About a month and a half ago, I received the news that my grandmother had fallen ill. She had not been in the best health for the past couple years already and had dementia, but at her age of nearly 90 years, this was more serious. My mother flew to Taiwan to visit, give final instructions to the medical personnel, and move her to hospice care.
During the week she was gone, I sprained my ankle badly while hiking. A few days later, my dad’s heart rate did not decrease hours after taking medicine, and I had to drive him to ER. And at the end of the week, I came home from work to an email blast stating that that was our last day in the office.
I did not cope with these well.
I was overwhelmed. To have all these things hit me in the same week was incredibly stressful, and I did not know how to handle my confusing reactions and emotions. Rationally, I knew I had to continue working on job applications, and there was nothing I could do about everything else. However, my irrational side was in full panic mode, making it difficult to sleep, concentrate, and think positively. Eventually, I went to a therapist, who said that I had moderate depression and anxiety.
These were two words that I clung onto until I got home and threw them into Google’s search engine. I spent hours reading about them, seeking to understand the terms and other people’s experiences. Sure, I was already doing many of the recommended coping activities (going to the gym regularly, seeing friends, setting aside time to relax, deep breathing exercises), but it was still so easy to feel apprehensive and discouraged.
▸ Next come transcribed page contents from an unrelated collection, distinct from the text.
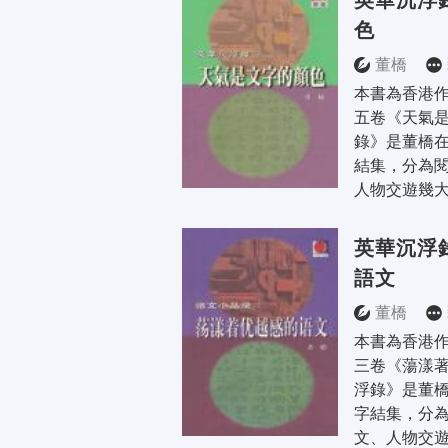
英華沉浮
色
董橋
本書為香港
五卷《天氣是
錄》是董橋
結集，分為
人物交遊幾大
英華沉浮
語文
董橋
本書為香港
三卷《蕩漾著
浮錄》是董
字結集，分
文、人物交遊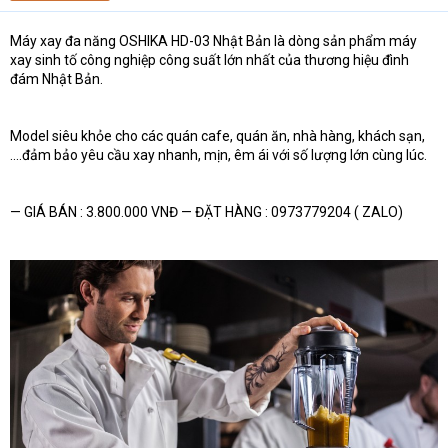
t
e
Máy xay đa năng OSHIKA HD-03 Nhật Bản là dòng sản phẩm máy
r
xay sinh tố công nghiệp công suất lớn nhất của thương hiệu đình
đám Nhật Bản.
Model siêu khỏe cho các quán cafe, quán ăn, nhà hàng, khách sạn,
....đảm bảo yêu cầu xay nhanh, mịn, êm ái với số lượng lớn cùng lúc.
— GIÁ BÁN : 3.800.000 VNĐ — ĐẶT HÀNG : 0973779204 ( ZALO)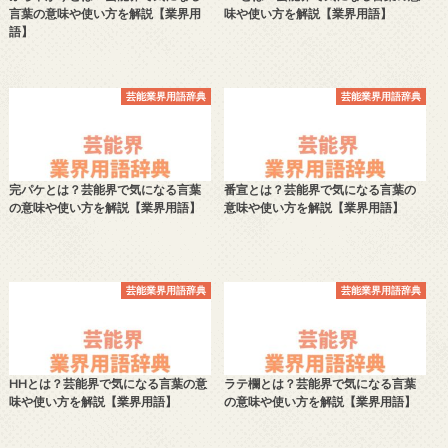
言葉の意味や使い方を解説【業界用
味や使い方を解説【業界用語】
語】
芸能業界用語辞典
芸能業界用語辞典
完パケとは？芸能界で気になる言葉
番宣とは？芸能界で気になる言葉の
の意味や使い方を解説【業界用語】
意味や使い方を解説【業界用語】
芸能業界用語辞典
芸能業界用語辞典
HHとは？芸能界で気になる言葉の意
ラテ欄とは？芸能界で気になる言葉
味や使い方を解説【業界用語】
の意味や使い方を解説【業界用語】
While I don’t believe I am the ideal productive machine, I am now more optimistic. Having the love and support of friends and being around family these past couple weeks have been enriching. I am privileged to be in a position where I can still live with my parents and have enough savings to tide me over during the job search. I am grateful to be able to see my grandmother before she inevitably passes. So when you ask me how I am, this is what’s been going on in my life recently. My resolution each year remains the same – and that is to work every single day to be better.